简言之,数字不重要,真想不重要,仕途才是重点。如果此事危及到某些大人的前程,就算是好事也会变成不可原谅的坏事。
马县令准备的宽大马车行驶在往回通州的狭窄乡道上,李维望着漫天的飘雪夹雨,纷纷扬扬,如细小杨花,突然想到了一个可能。
“赵叔,有没可能,程相就在那五具尸骨之中?”
赵武一惊:“你意思,程相也是被万德才所杀?”
李维点头,这是极有可能的。程相越级上访,引来了事端,险些危及到了钱通判和其背后之人的仕途,所以被灭口。
李维交代赵武回去后,尽快查办此事,赵武应下。
闭目休憩,李维思考着引发漷县增缴田税的源头——通州五县的临时协防。
历史上,每个朝代总是会存在一些不合理的税收科目,大明也不例外。
比如:协济。
所谓协济,就是当一个地方出现银钱紧张时,会由上级出面进行协调,安排附近的州府对这个地方进行协助,一般来说这种协助都是临时性质的。
比如在嘉靖三十八年,为了防备倭寇,由徽州府出面协济苏州,松江海防一万六千两银子;嘉靖三十九年,为了巩固长江防御,徽州府又出面协济了镇江驻军一千三百两银子;嘉靖四十年,景王朱载圳前往封国,徽州府再次出面协济池州一万两银子,用来给景王安排迎接仪仗等开销用度。
连着三年,徽州府的这些大的协济,都是因为临时的事情而起。事情结束了,银两就停止供应。当然也还有不少非常琐碎的小型协济,虽然属于临时征集调派,但时间久了,慢慢就成了固定的规定,然后转变成为一项长期性的税赋。
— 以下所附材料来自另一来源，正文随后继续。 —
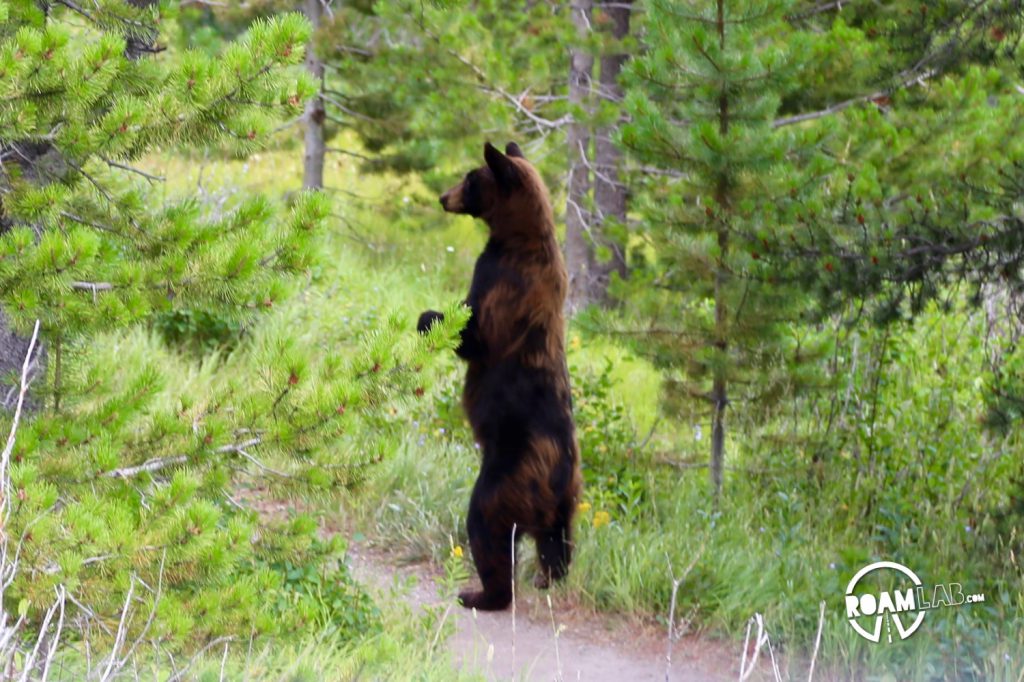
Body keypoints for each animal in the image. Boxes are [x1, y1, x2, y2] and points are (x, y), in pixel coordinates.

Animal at [413, 140, 577, 606]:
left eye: (470, 179)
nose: (443, 197)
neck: (520, 239)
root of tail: (557, 476)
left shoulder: (502, 283)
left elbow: (475, 336)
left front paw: (429, 318)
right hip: (567, 505)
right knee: (559, 544)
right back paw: (548, 579)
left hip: (509, 477)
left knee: (486, 524)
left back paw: (483, 594)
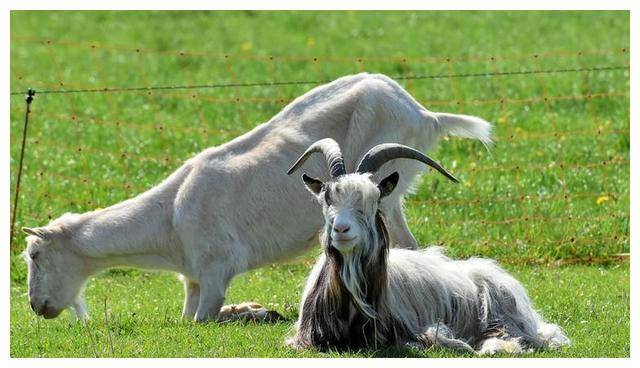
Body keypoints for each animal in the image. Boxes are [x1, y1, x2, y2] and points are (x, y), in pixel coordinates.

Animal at [20, 72, 490, 322]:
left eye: (35, 256)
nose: (37, 306)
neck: (170, 219)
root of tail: (425, 114)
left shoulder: (215, 272)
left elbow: (204, 321)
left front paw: (256, 312)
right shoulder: (194, 279)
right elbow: (188, 318)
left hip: (387, 192)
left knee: (407, 246)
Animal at [284, 138, 568, 354]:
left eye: (374, 200)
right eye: (326, 199)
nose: (341, 230)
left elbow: (426, 340)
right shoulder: (306, 340)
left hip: (500, 310)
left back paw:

这可以说是大明税制上的一个特点,许多协济项目就这样因循成例,无法随便更改,日积月累,就成了无数复杂的琐碎的,难以追溯源头的链条。
漷县增缴的田税说的就是上面这种协济项目,从临时的事情而起,十年成了惯例。
据李维的了解,这些协济项目,常常都和军事事项有密切的关系。
因为军部的驻扎调动,通常都是不按照行政划分而行,常常跨越许多府县。甚至不少兵备道的官员头衔,就是依地区而起的。比如顺天府的军部若想寻求地方支援粮饷,就离不开辖区治下五州二十二个县的兵备道来协济。
也因此,兵备道对各地的协济情况掌握得是最全面的。
于是李维咨询岳善,这种情况,可否方便请卫所出面,联络兵备道,核查一下十年前通州五县的协济项目,看看具体的事情源头是什么事项,之前有没有这样的范例。
岳善说他虽然不是很清楚,但也知道这是件大事,如果涉及重大问题,军部自然也不希望背锅。他会和沈璟汇报此事,并帮李维了解。